[Stored data entries]

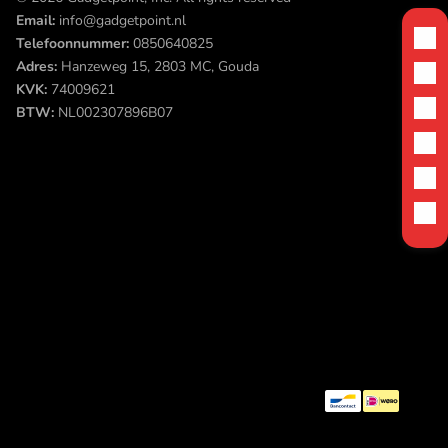
Email:
info@gadgetpoint.nl
Telefoonnummer:
0850640825
Adres:
Hanzeweg 15, 2803 MC, Gouda
KVK:
74009621
BTW:
NL002307896B07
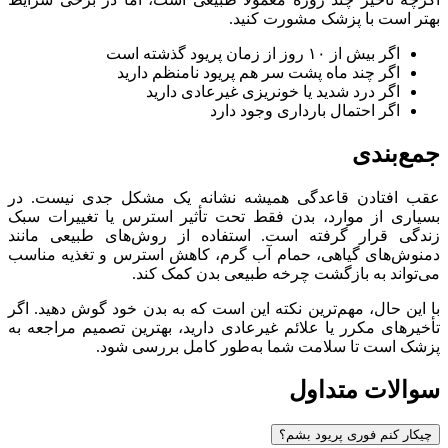
بهتر است با پزشک مشورت کنید.
اگر بیش از ۱۰ روز از زمان پریود گذشته است
اگر چند ماه پشت سر هم پریود نامنظم دارید
اگر درد شدید یا خونریزی غیرعادی دارید
اگر احتمال بارداری وجود دارد
جمع‌بندی
عقب افتادن قاعدگی همیشه نشانه یک مشکل جدی نیست. در
بسیاری از موارد، بدن فقط تحت تأثیر استرس یا تغییرات سبک
زندگی قرار گرفته است. استفاده از روش‌های طبیعی مانند
دمنوش‌های گیاهی، حمام آب گرم، کاهش استرس و تغذیه مناسب
می‌تواند به بازگشت چرخه طبیعی بدن کمک کند.
با این حال، مهم‌ترین نکته این است که به بدن خود گوش دهید. اگر
تأخیرهای مکرر یا علائم غیرعادی دارید، بهترین تصمیم مراجعه به
پزشک است تا سلامت شما به‌طور کامل بررسی شود.
سوالات متداول
چیکار کنم فوری پریود بشم؟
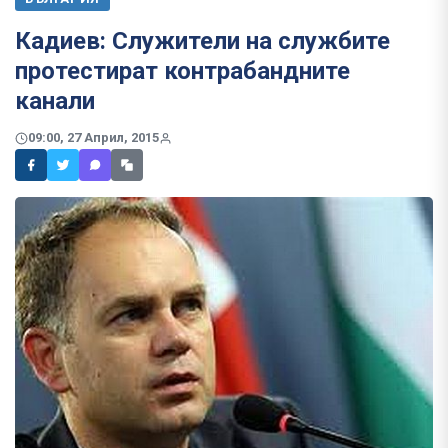
Кадиев: Служители на службите
протестират контрабандните
канали
09:00, 27 Април, 2015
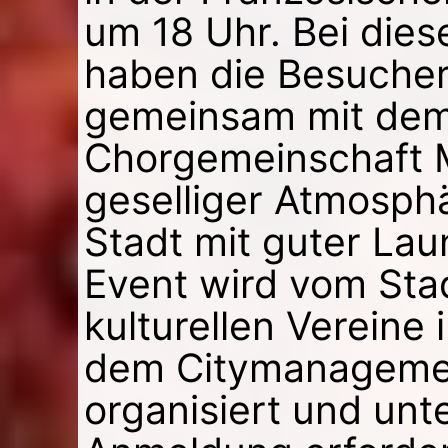
um 18 Uhr. Bei die
haben die Besucher
gemeinsam mit dem
Chorgemeinschaft M
geselliger Atmosph
Stadt mit guter Lau
Event wird vom Sta
kulturellen Vereine
dem Citymanagemen
organisiert und unte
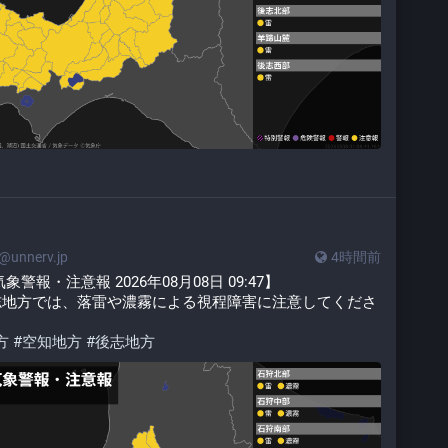
unnerv.jp
4時間前
報・注意報 2026年08月08日 09:47】
志地方では、落雷や濃霧による視程障害に注意してくださ
方
#
空知地方
#
後志地方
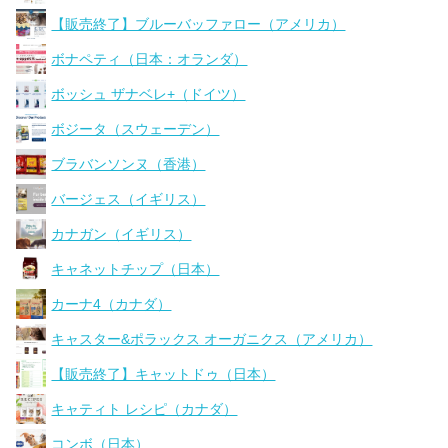
【販売終了】ブルーバッファロー（アメリカ）
ボナペティ（日本：オランダ）
ボッシュ ザナベレ+（ドイツ）
ボジータ（スウェーデン）
ブラバンソンヌ（香港）
バージェス（イギリス）
カナガン（イギリス）
キャネットチップ（日本）
カーナ4（カナダ）
キャスター&ポラックス オーガニクス（アメリカ）
【販売終了】キャットドゥ（日本）
キャティト レシピ（カナダ）
コンボ（日本）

*What you need to do:* Among the records above, which lines hold the word "طبیعی"? Copy each one.

*Response area:*
زندگی قرار گرفته است. استفاده از روش‌های طبیعی مانند
می‌تواند به بازگشت چرخه طبیعی بدن کمک کند.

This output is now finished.